The Golden Round was filled to the brim with a sea of twinkling eyes, all glittering in excitement at the velvet curtain. The king sat in the theater with the queen and their advisers, all eagerly awaiting the onset of the dramatics. Everyone hushed as the black curtain lifted to reveal the actors.
Magga sat in a quiet dressing room under the stage. She heard the crowd fall silent as she studied herself in the mirror. The luster of youth had faded from her eyes years ago, and left her with a long shock of silver running through her hair.
“Madame!” said the stagehand. “You’re not in costume yet.”
“No, child,” Magga said, “I only dress at the last moment.”
“It is the last moment,” said the young stagehand, holding the two final pieces of Magga’s costume: the same Lamb and Wolf masks from her days with the Orphellum Mechanicals.
“May your performance be blessed tonight,” the stagehand said.
Magga prepared to leave for the stage. She slipped the masks over her head. The old chill from the dark barrow crept down her spine. She welcomed it—as always.

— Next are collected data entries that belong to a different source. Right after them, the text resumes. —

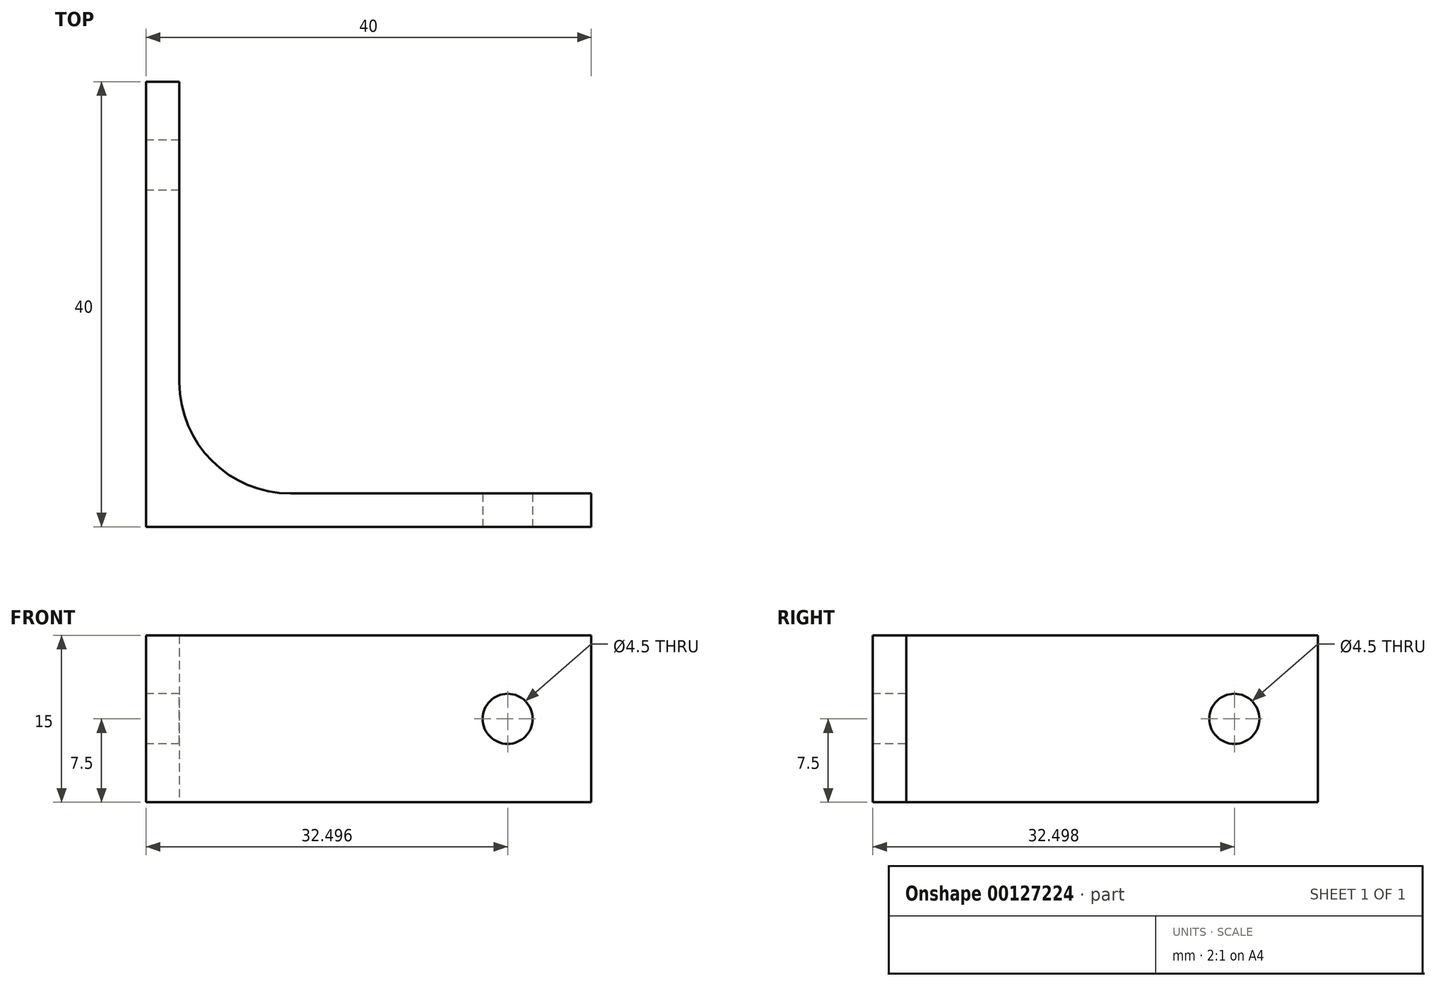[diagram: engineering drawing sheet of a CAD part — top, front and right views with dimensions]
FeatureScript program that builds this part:
annotation { "Feature Type Name" : "Feature", "Feature Type Description" : "" }
export const myFeature = defineFeature(function(context is Context, id is Id, definition is map)
    precondition{}
    {
        {
            var Q0;
            Q0=qCreatedBy(makeId("Top.planeOp"),FACE);
            var sketch = newSketch(context, id + "F0", { "sketchPlane" : qUnion([Q0])});
            skLineSegment(sketch, "E0.bottom", {"start": v(-26.23, 31.85) * mm, "end": v(-23.23, 31.85) * mm});
            skLineSegment(sketch, "E0.top", {"start": v(-26.23, -8.15) * mm, "end": v(-23.23, -8.15) * mm});
            skLineSegment(sketch, "E0.left", {"start": v(-26.23, 31.85) * mm, "end": v(-26.23, -8.15) * mm});
            skLineSegment(sketch, "E0.right", {"start": v(-23.23, 31.85) * mm, "end": v(-23.23, -8.15) * mm});
            skLineSegment(sketch, "E1.bottom", {"start": v(-23.23, -8.15) * mm, "end": v(13.77, -8.15) * mm});
            skLineSegment(sketch, "E1.top", {"start": v(-23.23, -5.15) * mm, "end": v(13.77, -5.15) * mm});
            skLineSegment(sketch, "E1.left", {"start": v(-23.23, -8.15) * mm, "end": v(-23.23, -5.15) * mm});
            skLineSegment(sketch, "E1.right", {"start": v(13.77, -8.15) * mm, "end": v(13.77, -5.15) * mm});
            skSolve(sketch);
        }
        {
            var Q0;
            Q0=makeQuery(id+"F0.imprint","IMPRINT",FACE,{"disambiguationData":[TD([[makeQuery(id+"F0.imprint","IMPRINT",EDGE,{"derivedFrom":sQuery(id+"F0.wireOp",EDGE,"E0.bottom")}),-1.0]])]});
            var Q1;
            Q1=makeQuery(id+"F0.imprint","IMPRINT",FACE,{"disambiguationData":[TD([[makeQuery(id+"F0.imprint","IMPRINT",EDGE,{"derivedFrom":sQuery(id+"F0.wireOp",EDGE,"E1.bottom")}),1.0]])]});
            extrude(context, id + "F1", {"entities" : qUnion([Q0, Q1]), "depth" : 15 * mm});
        }
        {
            var Q0;
            Q0=makeQuery(id+"F1.opExtrude","SWEPT_FACE",FACE,{"disambiguationData":[OSD([sQuery(id+"F0.wireOp",EDGE,"E0.top"),sQuery(id+"F0.wireOp",EDGE,"E1.bottom")])]});
            var sketch = newSketch(context, id + "F2", { "sketchPlane" : qUnion([Q0])});
            skPoint(sketch, "E2", {"position": v(6.27, 7.5) * mm});
            skSolve(sketch);
        }
        {
            var Q0;
            Q0=makeQuery(id+"F1.opExtrude","SWEPT_FACE",FACE,{"disambiguationData":[OSD([sQuery(id+"F0.wireOp",EDGE,"E0.left")])]});
            var sketch = newSketch(context, id + "F3", { "sketchPlane" : qUnion([Q0])});
            skSolve(sketch);
        }
        {
            var Q0;
            {var subQ0=sQuery(id+"F0.wireOp",EDGE,"E0.left");Q0=makeQuery(id+"F3.imprint","IMPRINT",FACE,{"disambiguationData":[TD([[makeQuery(id+"F3.imprint","IMPRINT",EDGE,{"derivedFrom":makeQuery(id+"F1.opExtrude","CAP_EDGE",EDGE,{"disambiguationData":[OSD([subQ0])],"isStart":true})}),1.0]])]});}
            var sketch = newSketch(context, id + "F4", { "sketchPlane" : qUnion([Q0])});
            skPoint(sketch, "E3", {"position": v(-24.35, 7.5) * mm});
            skSolve(sketch);
        }
        {
            var Q0;
            Q0=sQuery(id+"F4.wireOp",VERTEX,"E3");
            var Q1;
            Q1=makeQuery(id+"F1.opExtrude","SWEPT_BODY",BODY,{"disambiguationData":[OSD([sQuery(id+"F0.wireOp",EDGE,"E0.bottom"),sQuery(id+"F0.wireOp",EDGE,"E0.top"),sQuery(id+"F0.wireOp",EDGE,"E0.left"),sQuery(id+"F0.wireOp",EDGE,"E0.right"),sQuery(id+"F0.wireOp",EDGE,"E1.bottom"),sQuery(id+"F0.wireOp",EDGE,"E1.top"),sQuery(id+"F0.wireOp",EDGE,"E1.right")])]});
            hole(context, id + "F6", {"style" : HoleStyle.SIMPLE, "endStyle" : HoleEndStyle.THROUGH, "holeDiameter" : 4.5 * mm, "locations" : qUnion([Q0]), "scope" : qUnion([Q1]), "isTappedThrough" : true});
        }
        {
            var Q0;
            Q0=sQuery(id+"F2.wireOp",VERTEX,"E2");
            var Q1;
            Q1=makeQuery(id+"F1.opExtrude","SWEPT_BODY",BODY,{"disambiguationData":[OSD([sQuery(id+"F0.wireOp",EDGE,"E0.bottom"),sQuery(id+"F0.wireOp",EDGE,"E0.top"),sQuery(id+"F0.wireOp",EDGE,"E0.left"),sQuery(id+"F0.wireOp",EDGE,"E0.right"),sQuery(id+"F0.wireOp",EDGE,"E1.bottom"),sQuery(id+"F0.wireOp",EDGE,"E1.top"),sQuery(id+"F0.wireOp",EDGE,"E1.right")])]});
            hole(context, id + "F7", {"style" : HoleStyle.SIMPLE, "endStyle" : HoleEndStyle.THROUGH, "holeDiameter" : 4.5 * mm, "locations" : qUnion([Q0]), "scope" : qUnion([Q1]), "isTappedThrough" : true});
        }
        {
            var Q0;
            Q0=makeQuery(id+"F1.opExtrude","SWEPT_EDGE",EDGE,{"disambiguationData":[OSD([sQuery(id+"F0.wireOp",EDGE,"E0.right"),sQuery(id+"F0.wireOp",EDGE,"E1.top"),sQuery(id+"F0.wireOp",EDGE,"E1.left")])]});
            fillet(context, id + "F5", {"entities" : qUnion([Q0]), "radius" : 10 * mm, "tangentPropagation" : true, "allowEdgeOverflow" : false});
        }
    });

She enthralled the audience as she glided onto the stage, embodying Lamb’s graceful movements. She thrilled the crowd with her rendition of Wolf’s playful savagery. She, as the twin deaths personified, eased the suffering of her fellow actors, or ripped it from their throats, until the crowd stood on its feet and erupted in thunderous applause.
It was true. All audiences loved a good death, and they loved Magga’s more than any other.
Even the king and queen were on their feet in praise of her work.
But Magga heard no applause and saw no ovations. She didn’t feel the stage beneath her feet, nor the hands of her fellow mummers in hers as they bowed low. All she felt was a sharp pain in her chest.
When Magga looked out over the audience, every single face was either a lamb or a wolf.